• What the task requires:
Exact reproduction required: the lines below from the line with "##### 반입(Fetch) 전략" to the line with "- 외부 단편화 : 배치를 못해 빈 공간으로 남아있는 공간", both ends included, and no others.
--- START ---
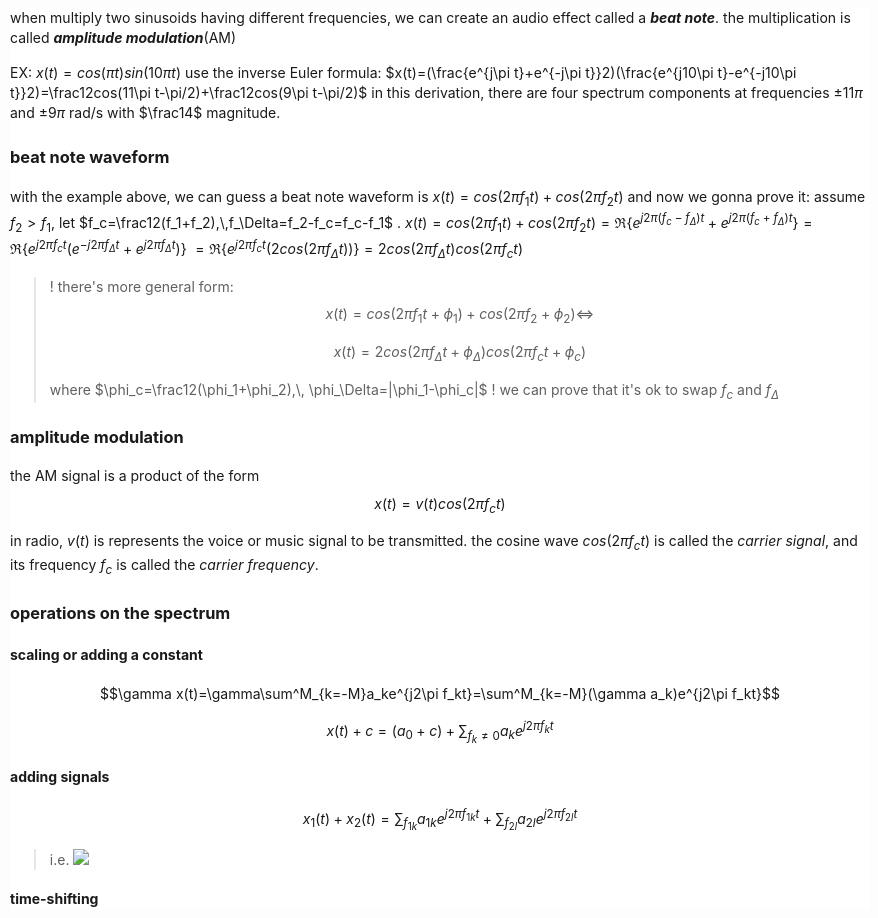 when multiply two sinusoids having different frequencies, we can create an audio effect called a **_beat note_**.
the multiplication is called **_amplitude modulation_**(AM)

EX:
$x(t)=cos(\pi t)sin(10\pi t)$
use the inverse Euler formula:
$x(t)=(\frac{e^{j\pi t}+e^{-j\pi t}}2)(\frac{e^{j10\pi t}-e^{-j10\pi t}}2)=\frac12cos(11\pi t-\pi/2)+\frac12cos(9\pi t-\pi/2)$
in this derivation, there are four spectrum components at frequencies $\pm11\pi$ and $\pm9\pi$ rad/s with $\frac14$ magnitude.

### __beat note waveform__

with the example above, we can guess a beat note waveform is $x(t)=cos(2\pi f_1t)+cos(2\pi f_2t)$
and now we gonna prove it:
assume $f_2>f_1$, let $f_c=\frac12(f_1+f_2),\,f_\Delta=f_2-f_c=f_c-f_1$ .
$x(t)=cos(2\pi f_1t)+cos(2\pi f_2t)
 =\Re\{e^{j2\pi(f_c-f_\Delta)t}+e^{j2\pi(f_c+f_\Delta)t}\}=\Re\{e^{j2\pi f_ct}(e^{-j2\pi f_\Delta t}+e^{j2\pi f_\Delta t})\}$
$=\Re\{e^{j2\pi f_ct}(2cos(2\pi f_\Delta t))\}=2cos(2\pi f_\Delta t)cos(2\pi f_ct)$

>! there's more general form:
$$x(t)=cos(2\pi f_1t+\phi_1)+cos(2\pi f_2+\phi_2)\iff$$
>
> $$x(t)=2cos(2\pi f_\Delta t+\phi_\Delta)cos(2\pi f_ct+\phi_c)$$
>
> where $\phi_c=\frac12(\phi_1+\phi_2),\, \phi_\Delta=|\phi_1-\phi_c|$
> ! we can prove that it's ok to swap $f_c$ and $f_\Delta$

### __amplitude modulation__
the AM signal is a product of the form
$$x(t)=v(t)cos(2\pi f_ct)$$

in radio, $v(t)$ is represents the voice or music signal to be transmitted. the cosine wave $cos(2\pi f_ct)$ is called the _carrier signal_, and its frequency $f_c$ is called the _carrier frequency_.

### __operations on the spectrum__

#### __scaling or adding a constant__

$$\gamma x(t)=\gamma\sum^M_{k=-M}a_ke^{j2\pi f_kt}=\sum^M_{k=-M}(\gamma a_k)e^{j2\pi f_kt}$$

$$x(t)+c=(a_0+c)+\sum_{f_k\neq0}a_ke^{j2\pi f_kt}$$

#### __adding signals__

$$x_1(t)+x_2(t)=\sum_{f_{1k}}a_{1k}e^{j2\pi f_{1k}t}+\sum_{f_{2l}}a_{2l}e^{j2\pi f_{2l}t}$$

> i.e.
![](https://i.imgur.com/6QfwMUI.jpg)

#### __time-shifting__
--- END ---
--- START ---
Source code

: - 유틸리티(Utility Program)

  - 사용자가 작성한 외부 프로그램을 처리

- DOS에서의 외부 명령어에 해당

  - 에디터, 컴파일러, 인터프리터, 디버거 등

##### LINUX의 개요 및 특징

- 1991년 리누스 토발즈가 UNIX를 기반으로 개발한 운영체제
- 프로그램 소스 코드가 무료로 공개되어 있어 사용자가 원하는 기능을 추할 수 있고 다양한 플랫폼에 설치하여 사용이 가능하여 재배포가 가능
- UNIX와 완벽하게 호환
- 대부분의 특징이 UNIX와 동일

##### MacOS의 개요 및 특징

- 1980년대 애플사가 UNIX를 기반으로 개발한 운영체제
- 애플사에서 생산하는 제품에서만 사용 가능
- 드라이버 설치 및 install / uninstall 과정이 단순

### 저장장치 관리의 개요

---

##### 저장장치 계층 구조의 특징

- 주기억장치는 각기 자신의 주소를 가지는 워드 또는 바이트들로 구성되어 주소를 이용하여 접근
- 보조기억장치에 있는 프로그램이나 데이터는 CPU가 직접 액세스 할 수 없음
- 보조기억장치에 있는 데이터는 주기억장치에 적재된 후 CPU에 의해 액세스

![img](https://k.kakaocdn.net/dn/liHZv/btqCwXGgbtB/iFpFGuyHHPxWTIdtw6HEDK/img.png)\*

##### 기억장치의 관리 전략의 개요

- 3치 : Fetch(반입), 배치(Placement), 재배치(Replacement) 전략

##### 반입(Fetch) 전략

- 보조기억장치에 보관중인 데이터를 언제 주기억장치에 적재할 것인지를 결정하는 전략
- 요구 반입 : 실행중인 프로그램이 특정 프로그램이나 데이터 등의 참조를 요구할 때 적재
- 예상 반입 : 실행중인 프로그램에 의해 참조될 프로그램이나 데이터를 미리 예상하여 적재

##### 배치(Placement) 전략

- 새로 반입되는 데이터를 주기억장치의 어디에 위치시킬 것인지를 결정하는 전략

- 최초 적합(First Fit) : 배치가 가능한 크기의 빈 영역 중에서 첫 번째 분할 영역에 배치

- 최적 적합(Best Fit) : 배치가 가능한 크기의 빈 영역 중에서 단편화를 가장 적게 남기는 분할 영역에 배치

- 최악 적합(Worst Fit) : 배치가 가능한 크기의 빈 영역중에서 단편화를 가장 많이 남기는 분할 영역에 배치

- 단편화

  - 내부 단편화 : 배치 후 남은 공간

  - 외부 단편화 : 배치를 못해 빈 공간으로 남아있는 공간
--- END ---
• Answer section:
##### 반입(Fetch) 전략

- 보조기억장치에 보관중인 데이터를 언제 주기억장치에 적재할 것인지를 결정하는 전략
- 요구 반입 : 실행중인 프로그램이 특정 프로그램이나 데이터 등의 참조를 요구할 때 적재
- 예상 반입 : 실행중인 프로그램에 의해 참조될 프로그램이나 데이터를 미리 예상하여 적재

##### 배치(Placement) 전략

- 새로 반입되는 데이터를 주기억장치의 어디에 위치시킬 것인지를 결정하는 전략

- 최초 적합(First Fit) : 배치가 가능한 크기의 빈 영역 중에서 첫 번째 분할 영역에 배치

- 최적 적합(Best Fit) : 배치가 가능한 크기의 빈 영역 중에서 단편화를 가장 적게 남기는 분할 영역에 배치

- 최악 적합(Worst Fit) : 배치가 가능한 크기의 빈 영역중에서 단편화를 가장 많이 남기는 분할 영역에 배치

- 단편화

  - 내부 단편화 : 배치 후 남은 공간

  - 외부 단편화 : 배치를 못해 빈 공간으로 남아있는 공간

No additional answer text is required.